Investigative Research

We conducted a case study research in one firm in the creative industry to investigate the pricing problems being experienced by small businesses and get the feel of how they go about their pricing. From the study, we established that this particular firm didn’t have a pricing strategy or policy in place that could guide pricing of its services. Asked why they didn’t have a pricing strategy or policy, the respondents said that it’s extremely difficult to set a pricing strategy for services and thus do not have a standard pricing policy. Thus they have resorted to charging on per case basis and when doing so they focus on how big the client is, nature and magnitude of the work, turnaround time, the quality and experience. Nonetheless, whilst they don’t have a standard pricing policy, they try to rely on company’s strategic plan that contains financial targets to ensure that they remain on track.

Resulting Challenges

Lack of a basis for making pricing decisions has been hampered by lack of information within the industry. This has, in turn, made it difficult to know the going rate which has made them lose opportunities due to overcharging or undercharging which portrays the low quality of work.

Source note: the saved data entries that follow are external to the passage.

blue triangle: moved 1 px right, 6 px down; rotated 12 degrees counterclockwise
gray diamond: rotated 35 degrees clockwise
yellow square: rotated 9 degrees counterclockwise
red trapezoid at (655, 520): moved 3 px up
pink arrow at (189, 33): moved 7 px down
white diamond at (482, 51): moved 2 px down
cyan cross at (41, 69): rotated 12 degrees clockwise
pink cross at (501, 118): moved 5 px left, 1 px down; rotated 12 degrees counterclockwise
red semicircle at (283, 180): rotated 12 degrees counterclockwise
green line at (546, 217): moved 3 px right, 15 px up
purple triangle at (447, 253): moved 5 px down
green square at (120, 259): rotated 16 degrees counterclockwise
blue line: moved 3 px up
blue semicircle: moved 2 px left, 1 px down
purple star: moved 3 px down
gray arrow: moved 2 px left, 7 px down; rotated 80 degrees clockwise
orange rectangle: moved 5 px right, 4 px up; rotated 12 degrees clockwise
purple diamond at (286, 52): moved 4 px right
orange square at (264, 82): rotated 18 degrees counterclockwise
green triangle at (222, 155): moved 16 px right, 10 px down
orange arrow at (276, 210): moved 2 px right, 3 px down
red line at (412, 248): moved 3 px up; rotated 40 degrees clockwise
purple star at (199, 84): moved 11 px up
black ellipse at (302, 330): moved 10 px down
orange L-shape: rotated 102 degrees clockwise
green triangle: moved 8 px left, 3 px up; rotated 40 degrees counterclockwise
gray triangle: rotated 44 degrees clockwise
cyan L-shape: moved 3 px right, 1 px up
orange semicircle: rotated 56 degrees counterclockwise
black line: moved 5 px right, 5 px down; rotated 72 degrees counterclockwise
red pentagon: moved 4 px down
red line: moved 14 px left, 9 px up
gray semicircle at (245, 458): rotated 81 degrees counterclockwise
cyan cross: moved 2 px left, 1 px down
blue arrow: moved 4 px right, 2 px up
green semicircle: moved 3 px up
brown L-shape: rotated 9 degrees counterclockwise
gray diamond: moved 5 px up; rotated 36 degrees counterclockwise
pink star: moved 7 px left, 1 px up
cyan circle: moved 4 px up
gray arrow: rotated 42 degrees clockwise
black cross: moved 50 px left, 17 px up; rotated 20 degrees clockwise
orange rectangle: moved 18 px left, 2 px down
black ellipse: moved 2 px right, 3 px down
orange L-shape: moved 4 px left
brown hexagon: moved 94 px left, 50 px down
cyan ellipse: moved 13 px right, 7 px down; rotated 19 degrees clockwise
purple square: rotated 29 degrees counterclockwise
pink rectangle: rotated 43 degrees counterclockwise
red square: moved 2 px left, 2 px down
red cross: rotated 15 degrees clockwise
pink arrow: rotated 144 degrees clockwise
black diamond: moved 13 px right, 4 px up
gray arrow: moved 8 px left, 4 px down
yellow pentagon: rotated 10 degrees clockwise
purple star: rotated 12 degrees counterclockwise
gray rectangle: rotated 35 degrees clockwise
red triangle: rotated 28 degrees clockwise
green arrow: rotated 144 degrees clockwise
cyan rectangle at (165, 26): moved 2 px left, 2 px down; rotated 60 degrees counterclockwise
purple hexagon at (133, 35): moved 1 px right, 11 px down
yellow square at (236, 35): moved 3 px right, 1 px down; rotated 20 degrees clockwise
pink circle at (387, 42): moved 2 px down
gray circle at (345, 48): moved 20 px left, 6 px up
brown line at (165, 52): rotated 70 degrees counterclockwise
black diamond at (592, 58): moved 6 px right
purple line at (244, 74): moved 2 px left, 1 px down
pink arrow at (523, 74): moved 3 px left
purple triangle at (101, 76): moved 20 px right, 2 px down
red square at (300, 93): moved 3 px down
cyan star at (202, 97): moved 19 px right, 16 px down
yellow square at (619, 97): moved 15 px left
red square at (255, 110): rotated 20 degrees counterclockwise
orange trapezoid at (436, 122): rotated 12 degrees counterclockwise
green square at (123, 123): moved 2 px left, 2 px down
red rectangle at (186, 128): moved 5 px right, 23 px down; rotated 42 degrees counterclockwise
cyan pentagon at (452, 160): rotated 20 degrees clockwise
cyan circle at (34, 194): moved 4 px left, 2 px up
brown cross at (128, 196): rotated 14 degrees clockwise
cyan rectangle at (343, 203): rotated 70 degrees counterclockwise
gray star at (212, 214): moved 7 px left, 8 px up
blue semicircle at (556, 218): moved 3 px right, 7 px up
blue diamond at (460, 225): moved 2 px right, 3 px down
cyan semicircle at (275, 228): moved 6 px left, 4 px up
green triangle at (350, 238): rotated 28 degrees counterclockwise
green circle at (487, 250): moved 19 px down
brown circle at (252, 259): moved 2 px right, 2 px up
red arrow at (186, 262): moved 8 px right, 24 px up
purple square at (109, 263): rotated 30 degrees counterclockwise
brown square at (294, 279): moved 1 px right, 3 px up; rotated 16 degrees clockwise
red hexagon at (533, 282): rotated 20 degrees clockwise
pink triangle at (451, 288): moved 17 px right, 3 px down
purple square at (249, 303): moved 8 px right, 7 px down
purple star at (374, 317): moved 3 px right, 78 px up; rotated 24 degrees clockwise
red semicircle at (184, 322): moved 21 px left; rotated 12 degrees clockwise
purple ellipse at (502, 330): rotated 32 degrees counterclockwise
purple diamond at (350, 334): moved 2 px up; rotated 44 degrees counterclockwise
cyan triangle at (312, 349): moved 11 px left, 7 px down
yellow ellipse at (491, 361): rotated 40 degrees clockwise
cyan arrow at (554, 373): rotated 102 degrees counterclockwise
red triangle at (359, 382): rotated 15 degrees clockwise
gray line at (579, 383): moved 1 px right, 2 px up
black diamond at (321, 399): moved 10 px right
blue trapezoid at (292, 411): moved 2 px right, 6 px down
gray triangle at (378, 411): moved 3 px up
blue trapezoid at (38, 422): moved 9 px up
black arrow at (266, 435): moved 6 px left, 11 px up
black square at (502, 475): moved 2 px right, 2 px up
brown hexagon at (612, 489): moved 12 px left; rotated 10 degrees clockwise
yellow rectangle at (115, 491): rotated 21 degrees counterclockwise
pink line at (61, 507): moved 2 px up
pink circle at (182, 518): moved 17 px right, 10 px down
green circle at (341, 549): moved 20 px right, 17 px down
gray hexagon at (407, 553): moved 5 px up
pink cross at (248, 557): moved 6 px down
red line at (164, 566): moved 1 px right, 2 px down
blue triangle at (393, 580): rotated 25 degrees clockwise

In addition to this, there is the issue of undercutting by competitors which have made it impractical to set competitive pricing. Further, the respondents reported that lack of standard pricing policy/strategy has impacted its business negatively in that they’ve had a few instances where they end up going into losses by assuming very many variables. It has also affected the strategic plan set out due to missed targets. Additionally, the company has also lost opportunities to competitors either because they were too costly or too cheap. Also, there is the problem of referrals coming in with the pre-determined price, therefore, it becomes difficult to price differently regardless the difference in nature of work. In overall, its affected expansion of the company due to missed revenue targets.


Pricing strategy is depended on various factors, however, quality of work remains the leading determinant of a company's pricing policy. The intense competition within the industry has made it difficult for agencies like the firm under case study to compete as price undercutting tactics are prevalent. This has been occasioned by a high supply of freelance quacks who take any amount to remain afloat and in the process negatively impacting professional firms.

What now? Recommendations

While it may be difficult to set pricing for services, small businesses should have a minimum rate card. This will go a long way in setting some sort of control. The minimum price is the least amount the company can charge for a particular service. The price should include the minimum markup in line with company’s profit objectives. When setting the prices, conduct an industry survey to know what the going rate is so that you do not overcharge or undercharge. Progressively, based on experience, you can develop a detailed profile of work done and calculate the average prices charged and adopt these prices as the going rate. These should be reviewed periodically and adjusted depending on the prevailing economic conditions.